Bathymodiolus platifrons Raw sequence reads

Bathymodiolin mussels adapted the chemosynthetic ecosystem, such as cold seep and hydrothermal vent, by harboring intracellular symbiont in gill. However, despite the research efforts, the molecular mechanism governing host-symbiont interaction in deep-sea mussels are still largely unknown. Here, using the model deep-sea mussel Bathymodiolus platiforns, we profiled the transcriptomic dynamic of the mussel gill during the loss and reacquisition of symbiont with RNA-seq technology.
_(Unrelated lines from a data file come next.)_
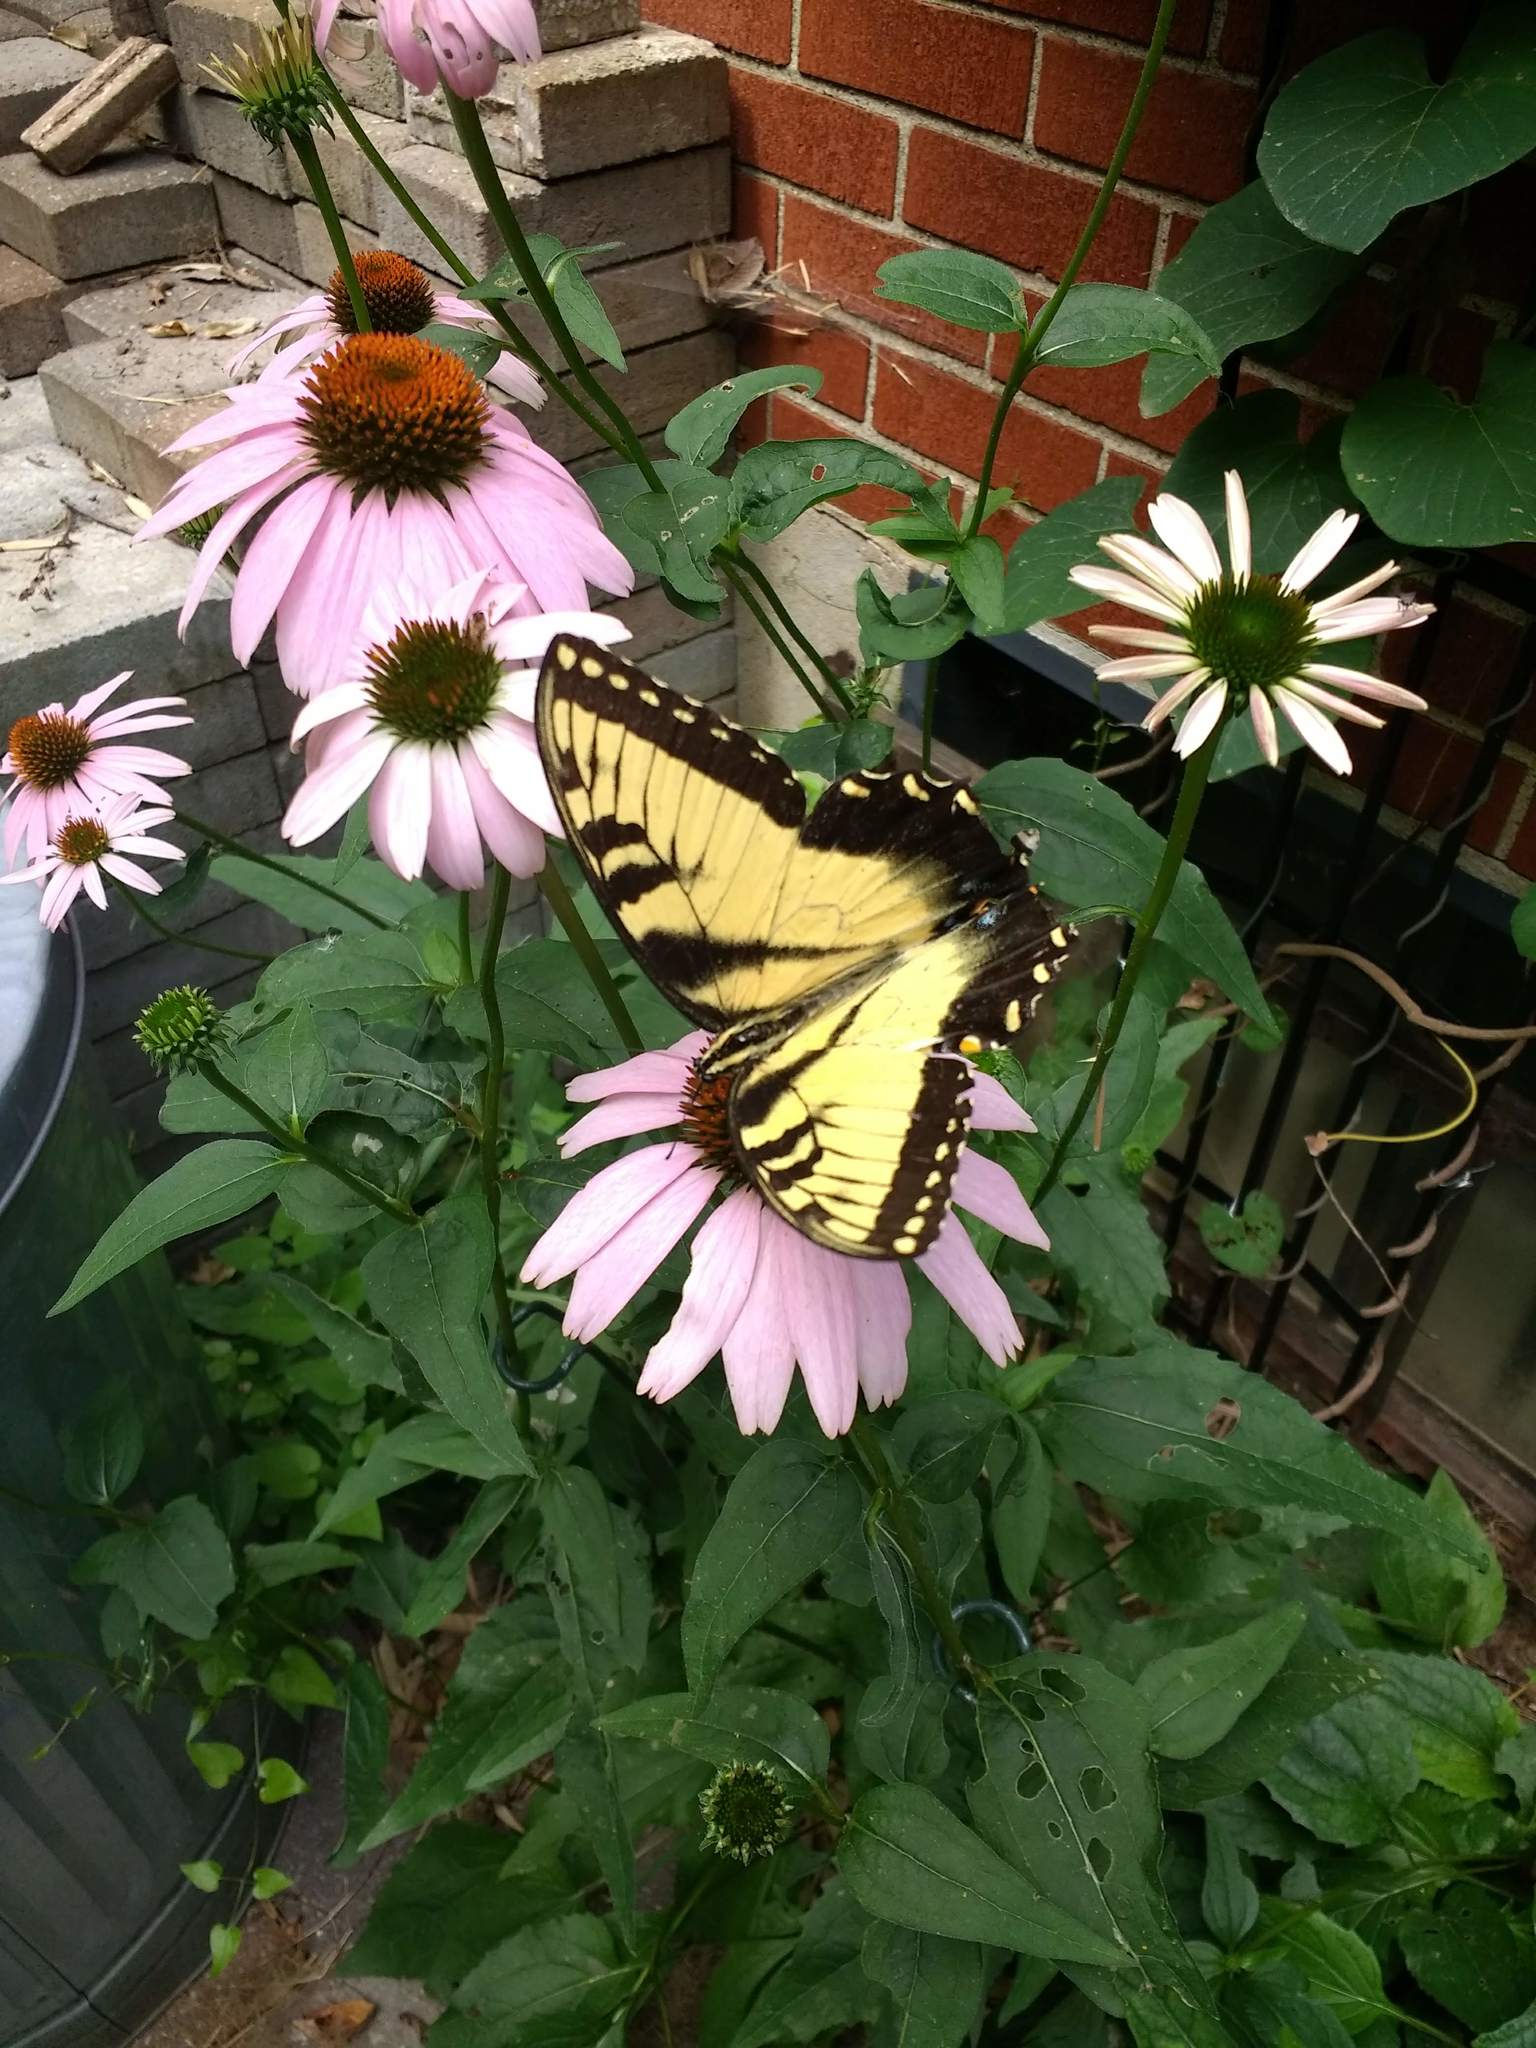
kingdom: Animalia
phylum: Arthropoda
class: Insecta
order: Lepidoptera
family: Papilionidae
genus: Papilio
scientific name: Papilio glaucus
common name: Tiger swallowtail
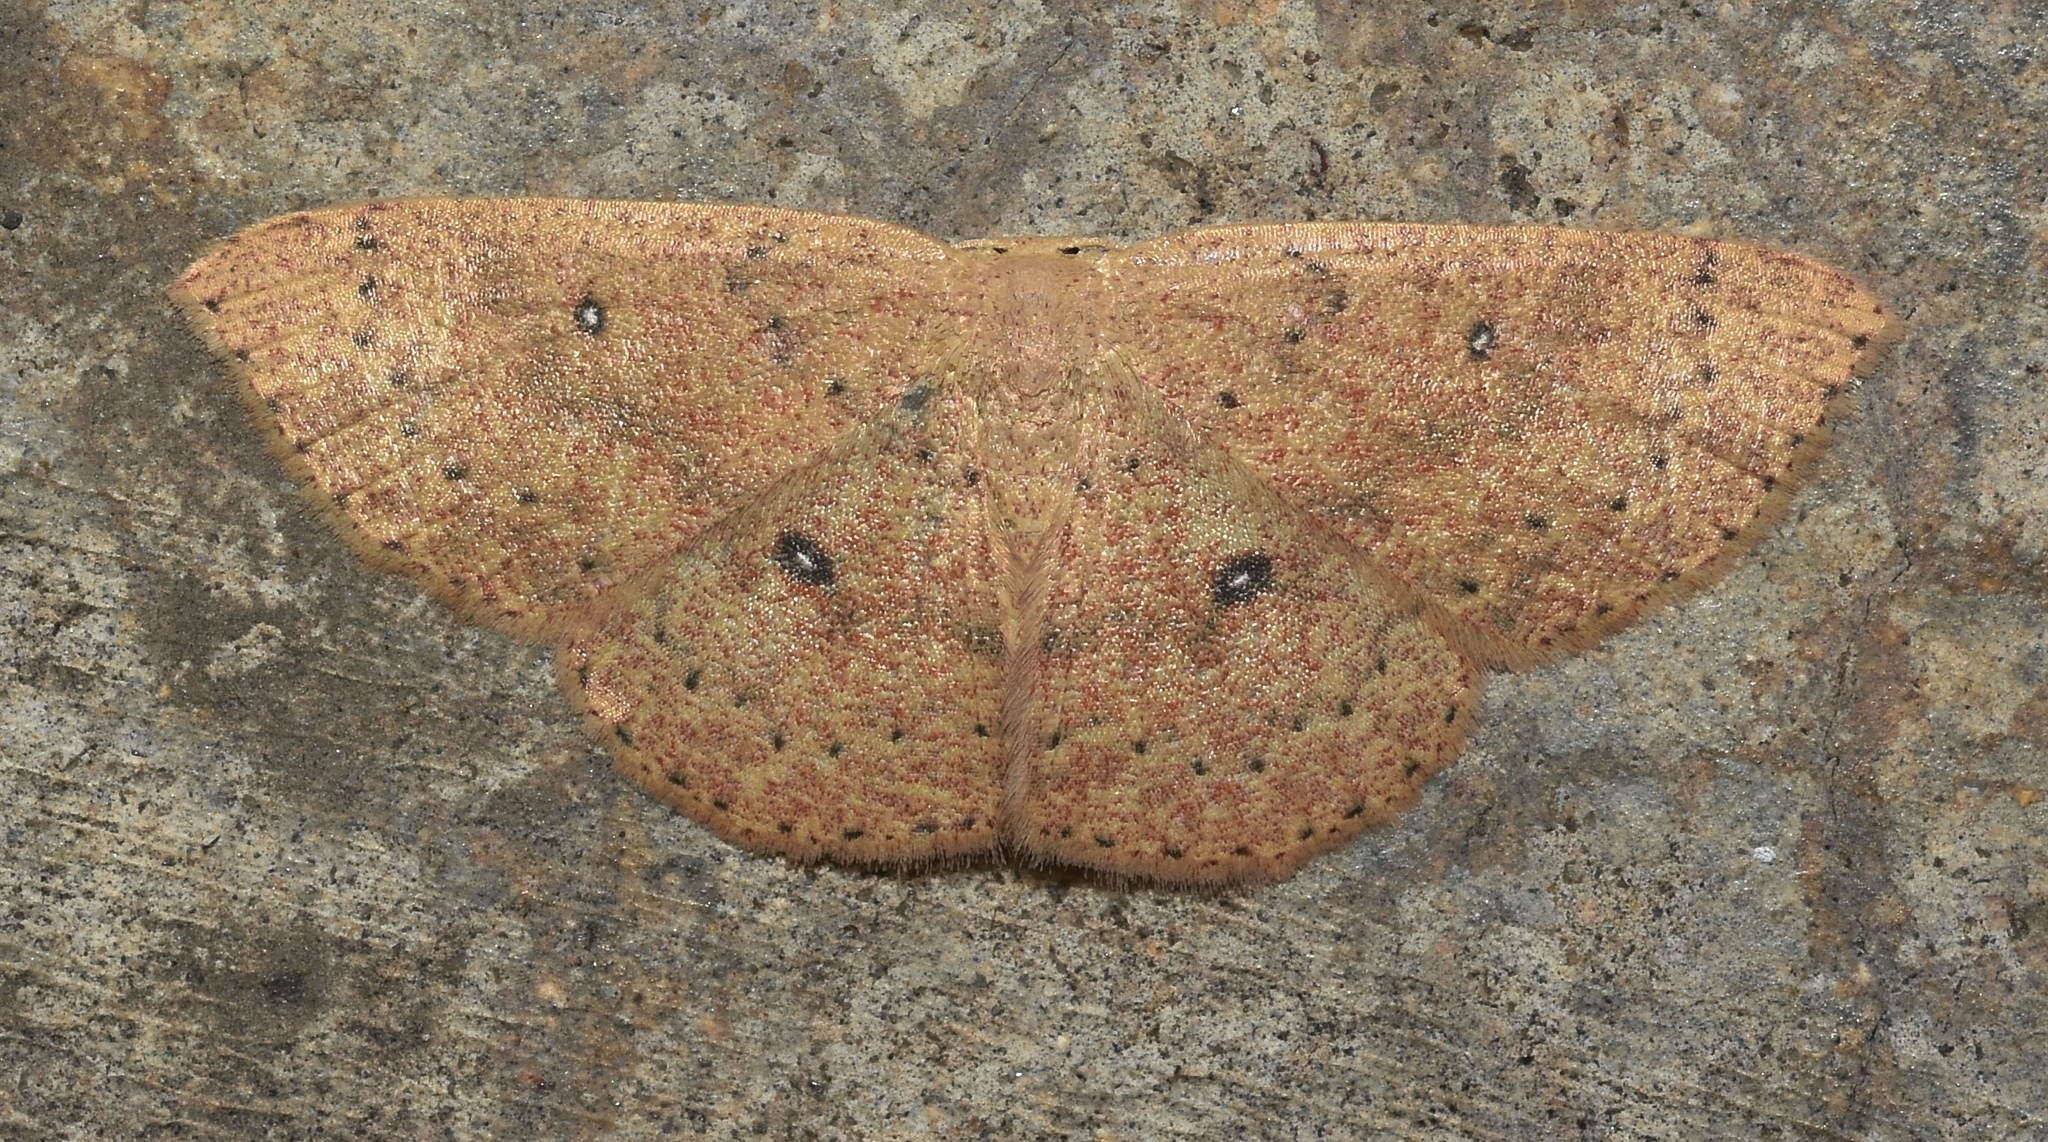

The analysis of DEGs (Differentially Expressed Genes) between untreated and symbiont loss samples revealed that the gill went through metabolic and cellular organizational changes mainly by promoting ribosomal activities and activating ubiquitin-proteasome system and autophagy. Meanwhile, the DE immune genes suggested that the host recognizes and interacts with endosymbiont through the pattern recognizing receptors, especially the Toll-like receptors. In addition, the DEGs between symbiont treated and environmental bacteria treated samples shed light on the mechanism of symbiont recognition and acquisition. The symbiont treatment not only partially reversed the transcriptomic changes caused by symbiont loss, but also suppressed host immune system which might facilitate the symbiont's entrance and survival in the host bacteriocytes. All together, these results suggested that the host-symbiont system in B. platifrons is tightly regulated but also with plasticity to fit environmental fluctuations.